I find it very good, though not 100%, at tech support questions like this. Yesterday I also had trouble getting my Ensoniq ESQ-1 to accept a data dump, and it showed me exactly what to try to fix it (slow down the transmission rate) and it worked.
I’ve worked out and refined recipes using it. I’ve helped organize my spice shelf with it (took pictures of my herbs and spices in three different languages and had it create a PDF to cut out and use as a label on my miscellaneous spice basket. It’s been a hell of a help versus digging around and hoping I picked the right basket.
This is tangential to programming, but I created a droplet with its help that allows me to drag any file into it and dump it on my website without having to go the usual FTP route. It’s been handy for me linking to images on the Dope and elsewhere without using an outside media hosting service or fiddling with my FTP program.
I’ve worked through daily schedules with it. I use it in my business to clean up emails regularly. I’ve used it almost as a therapist to work through some personal thoughts and it helped guide me to dig through my memories.

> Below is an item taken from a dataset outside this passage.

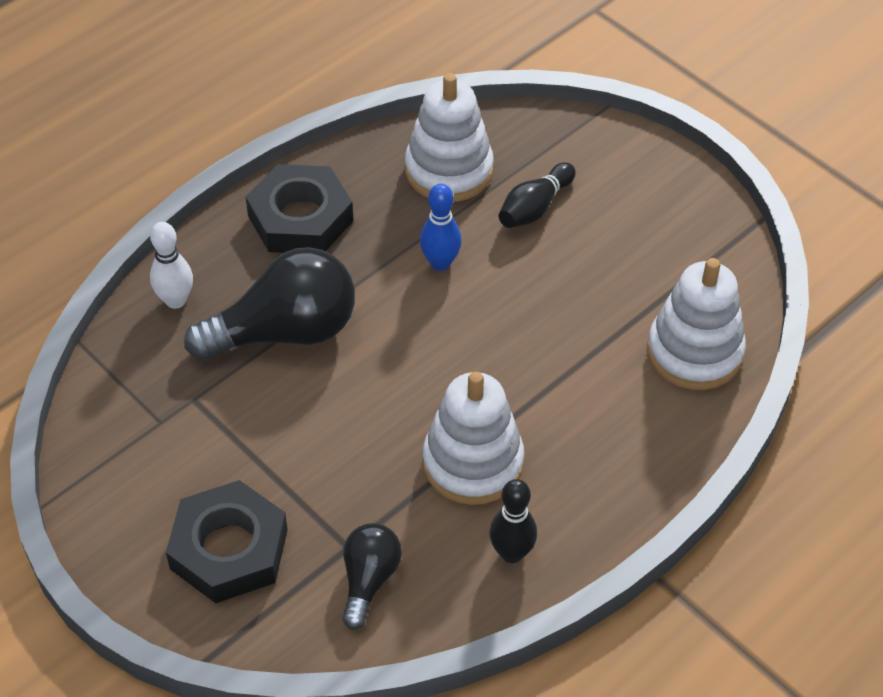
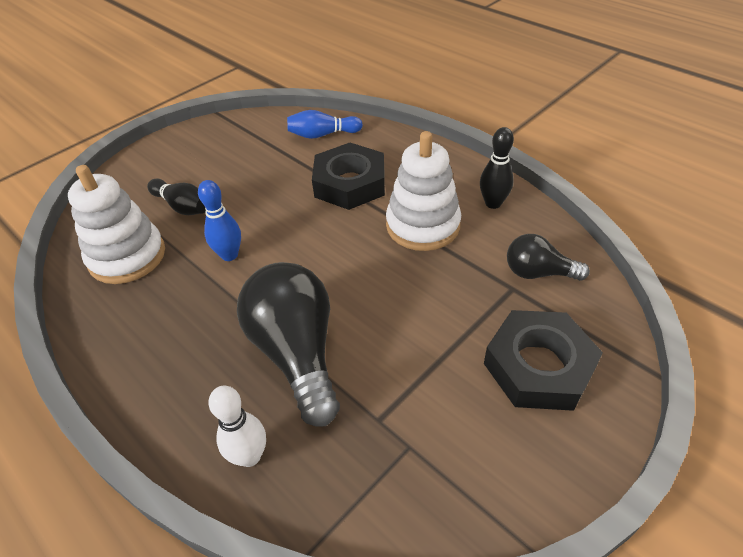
camera: 90 degrees left, 5 degrees down
(300, 218) = (157, 356): black nut -> black nut (350, 183)
(694, 352) = (322, 135): white stacking toy -> blue bowling pin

It’s great for tip-of-the-tongue syndrome where you almost, but not quite, can think of a word, person, place, etc., and you just vaguely describe what it is, and it figures it out way more often than not. SImilarly, it’s great for questions like “is there a word that mean [such and such] or describes [such and such] a concept.”
I find it more accurate at translation than Google translate (judging against the language I know or have some familiarity with.)

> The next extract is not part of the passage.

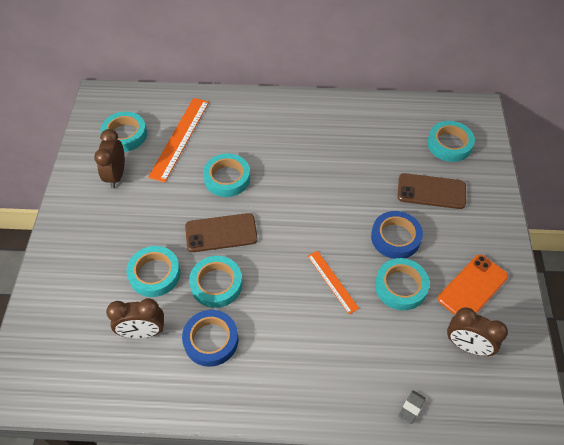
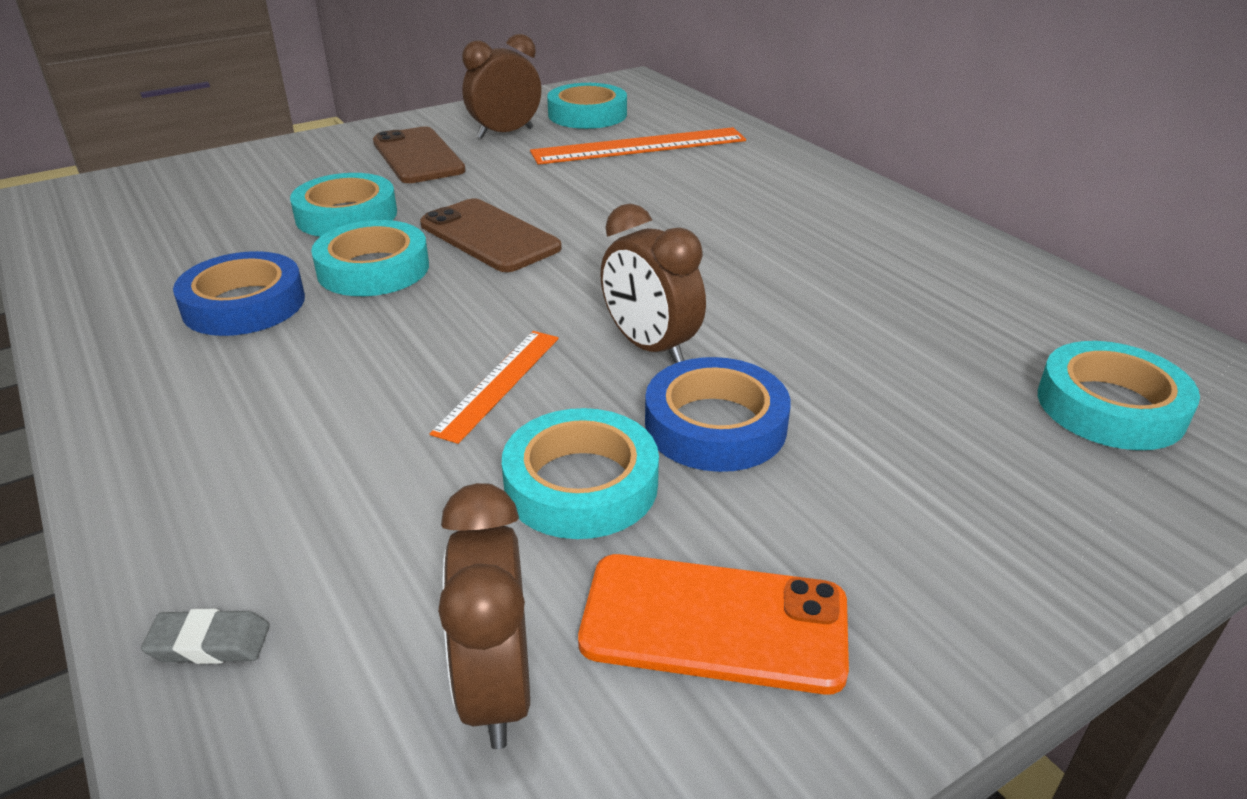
camera: 55 degrees right, 20 degrees down
(143, 332) = (220, 244): brown clock -> brown clock (650, 347)
(227, 178) = (613, 203): turquoise tape -> none
(431, 191) = (925, 430): brown phone -> brown phone (418, 156)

Also, yesterday, I gave it a picture of a store shelf, while I was shopping, and asked it which noodle would be the best substitute for pancit bihon (a Filipino rice noodle), and it guided me correctly – just from providing a photo of the products! That’s like super cool.
I mean, it’s really just limited by your imagination and doing a lot of experimentation and seeing what it’s good with and what it’s less good with. But, in my experience, it’s fantastic technology that has become a part of my daily life. I’m always testing it to see how far I can push it, and where it breaks.